DATASET EXCERPTS |
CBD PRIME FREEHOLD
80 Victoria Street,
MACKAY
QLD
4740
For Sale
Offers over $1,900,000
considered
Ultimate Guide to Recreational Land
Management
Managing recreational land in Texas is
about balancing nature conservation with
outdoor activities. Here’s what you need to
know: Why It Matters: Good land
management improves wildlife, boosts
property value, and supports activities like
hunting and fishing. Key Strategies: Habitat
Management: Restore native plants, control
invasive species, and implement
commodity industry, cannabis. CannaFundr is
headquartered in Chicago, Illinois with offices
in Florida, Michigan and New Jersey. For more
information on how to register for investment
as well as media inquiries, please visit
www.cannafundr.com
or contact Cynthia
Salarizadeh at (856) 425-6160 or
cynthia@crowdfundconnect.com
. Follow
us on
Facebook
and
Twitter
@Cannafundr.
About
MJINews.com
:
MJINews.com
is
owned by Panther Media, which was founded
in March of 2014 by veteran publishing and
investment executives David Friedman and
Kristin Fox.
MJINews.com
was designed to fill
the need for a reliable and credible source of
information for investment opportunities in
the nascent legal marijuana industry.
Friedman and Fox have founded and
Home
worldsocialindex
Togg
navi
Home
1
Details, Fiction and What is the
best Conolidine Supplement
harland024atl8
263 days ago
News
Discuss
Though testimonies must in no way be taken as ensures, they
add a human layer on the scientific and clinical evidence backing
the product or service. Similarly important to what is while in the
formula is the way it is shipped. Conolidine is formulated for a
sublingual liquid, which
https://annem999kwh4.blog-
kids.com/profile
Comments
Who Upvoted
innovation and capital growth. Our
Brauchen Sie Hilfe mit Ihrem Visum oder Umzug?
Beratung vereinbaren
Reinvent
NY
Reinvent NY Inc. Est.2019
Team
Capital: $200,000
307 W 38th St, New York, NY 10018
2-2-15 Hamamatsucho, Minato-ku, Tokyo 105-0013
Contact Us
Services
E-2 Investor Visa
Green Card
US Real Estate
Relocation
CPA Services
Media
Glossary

DIRECTIONS | Reproduce every line of the data above, word for word and in the same order.

EXERCISE OUTPUT |
CBD PRIME FREEHOLD
80 Victoria Street,
MACKAY
QLD
4740
For Sale
Offers over $1,900,000
considered
Ultimate Guide to Recreational Land
Management
Managing recreational land in Texas is
about balancing nature conservation with
outdoor activities. Here’s what you need to
know: Why It Matters: Good land
management improves wildlife, boosts
property value, and supports activities like
hunting and fishing. Key Strategies: Habitat
Management: Restore native plants, control
invasive species, and implement
commodity industry, cannabis. CannaFundr is
headquartered in Chicago, Illinois with offices
in Florida, Michigan and New Jersey. For more
information on how to register for investment
as well as media inquiries, please visit
www.cannafundr.com
or contact Cynthia
Salarizadeh at (856) 425-6160 or
cynthia@crowdfundconnect.com
. Follow
us on
Facebook
and
Twitter
@Cannafundr.
About
MJINews.com
:
MJINews.com
is
owned by Panther Media, which was founded
in March of 2014 by veteran publishing and
investment executives David Friedman and
Kristin Fox.
MJINews.com
was designed to fill
the need for a reliable and credible source of
information for investment opportunities in
the nascent legal marijuana industry.
Friedman and Fox have founded and
Home
worldsocialindex
Togg
navi
Home
1
Details, Fiction and What is the
best Conolidine Supplement
harland024atl8
263 days ago
News
Discuss
Though testimonies must in no way be taken as ensures, they
add a human layer on the scientific and clinical evidence backing
the product or service. Similarly important to what is while in the
formula is the way it is shipped. Conolidine is formulated for a
sublingual liquid, which
https://annem999kwh4.blog-
kids.com/profile
Comments
Who Upvoted
innovation and capital growth. Our
Brauchen Sie Hilfe mit Ihrem Visum oder Umzug?
Beratung vereinbaren
Reinvent
NY
Reinvent NY Inc. Est.2019
Team
Capital: $200,000
307 W 38th St, New York, NY 10018
2-2-15 Hamamatsucho, Minato-ku, Tokyo 105-0013
Contact Us
Services
E-2 Investor Visa
Green Card
US Real Estate
Relocation
CPA Services
Media
Glossary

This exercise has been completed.